Task objective: Take from the material every line containing the string "format" and copy it.

Input for this task:

══════

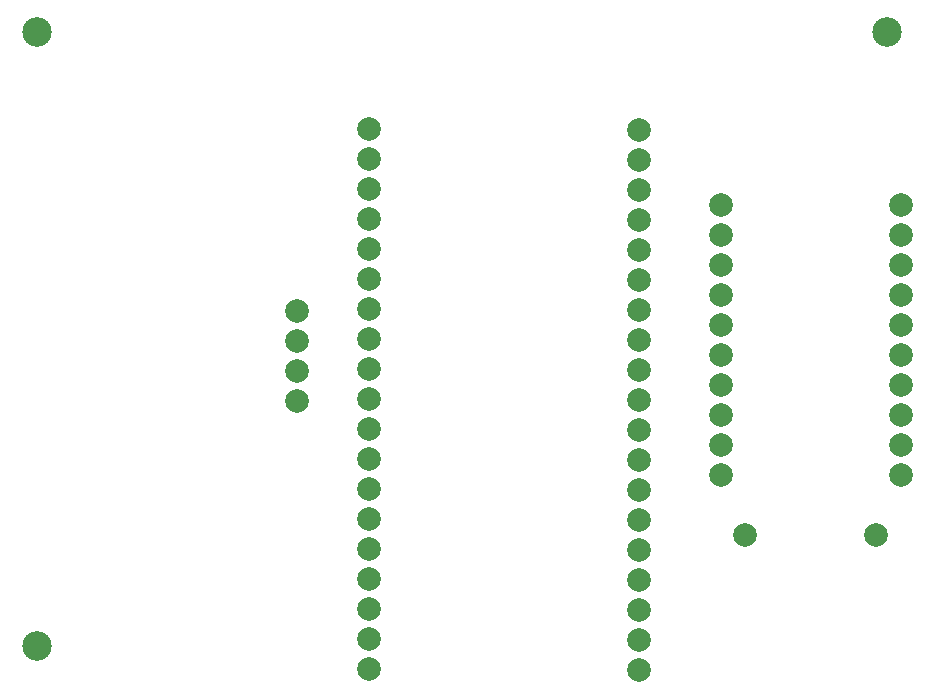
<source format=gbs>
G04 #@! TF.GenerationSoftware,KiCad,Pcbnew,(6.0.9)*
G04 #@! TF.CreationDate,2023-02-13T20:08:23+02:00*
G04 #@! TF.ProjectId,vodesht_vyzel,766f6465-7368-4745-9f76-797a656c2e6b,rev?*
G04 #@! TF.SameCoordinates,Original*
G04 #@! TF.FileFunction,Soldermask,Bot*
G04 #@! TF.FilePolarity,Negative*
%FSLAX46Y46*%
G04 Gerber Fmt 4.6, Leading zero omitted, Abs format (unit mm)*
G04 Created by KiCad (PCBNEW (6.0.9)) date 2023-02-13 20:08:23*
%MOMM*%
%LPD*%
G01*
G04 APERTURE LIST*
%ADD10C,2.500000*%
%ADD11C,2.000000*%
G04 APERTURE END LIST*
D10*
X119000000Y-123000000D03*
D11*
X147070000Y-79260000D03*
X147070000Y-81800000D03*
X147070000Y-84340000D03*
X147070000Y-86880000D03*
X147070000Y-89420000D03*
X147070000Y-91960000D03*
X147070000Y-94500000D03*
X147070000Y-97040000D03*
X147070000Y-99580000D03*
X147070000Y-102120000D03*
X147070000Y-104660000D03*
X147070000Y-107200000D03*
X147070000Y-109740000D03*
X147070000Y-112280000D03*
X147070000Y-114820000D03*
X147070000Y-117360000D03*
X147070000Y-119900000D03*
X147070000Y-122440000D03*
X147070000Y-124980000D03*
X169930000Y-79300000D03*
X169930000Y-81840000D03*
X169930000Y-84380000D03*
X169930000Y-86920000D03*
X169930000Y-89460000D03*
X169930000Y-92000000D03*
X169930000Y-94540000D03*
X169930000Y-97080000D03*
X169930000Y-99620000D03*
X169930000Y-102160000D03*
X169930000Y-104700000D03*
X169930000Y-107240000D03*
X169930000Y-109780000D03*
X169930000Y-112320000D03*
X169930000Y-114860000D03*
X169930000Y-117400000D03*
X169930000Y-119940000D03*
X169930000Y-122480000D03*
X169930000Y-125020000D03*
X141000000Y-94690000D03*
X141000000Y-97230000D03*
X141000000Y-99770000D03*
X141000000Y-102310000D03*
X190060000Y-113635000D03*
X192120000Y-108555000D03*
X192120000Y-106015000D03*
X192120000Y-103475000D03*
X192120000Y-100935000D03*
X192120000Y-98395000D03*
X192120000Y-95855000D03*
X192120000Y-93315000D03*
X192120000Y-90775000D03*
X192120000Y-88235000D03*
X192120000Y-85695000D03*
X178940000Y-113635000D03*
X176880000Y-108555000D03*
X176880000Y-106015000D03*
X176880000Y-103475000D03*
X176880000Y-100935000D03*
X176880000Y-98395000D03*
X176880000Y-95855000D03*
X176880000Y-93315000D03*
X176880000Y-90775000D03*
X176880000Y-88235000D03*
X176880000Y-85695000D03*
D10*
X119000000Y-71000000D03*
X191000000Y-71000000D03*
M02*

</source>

══════

Response:
<source format=gbs>
G04 Gerber Fmt 4.6, Leading zero omitted, Abs format (unit mm)*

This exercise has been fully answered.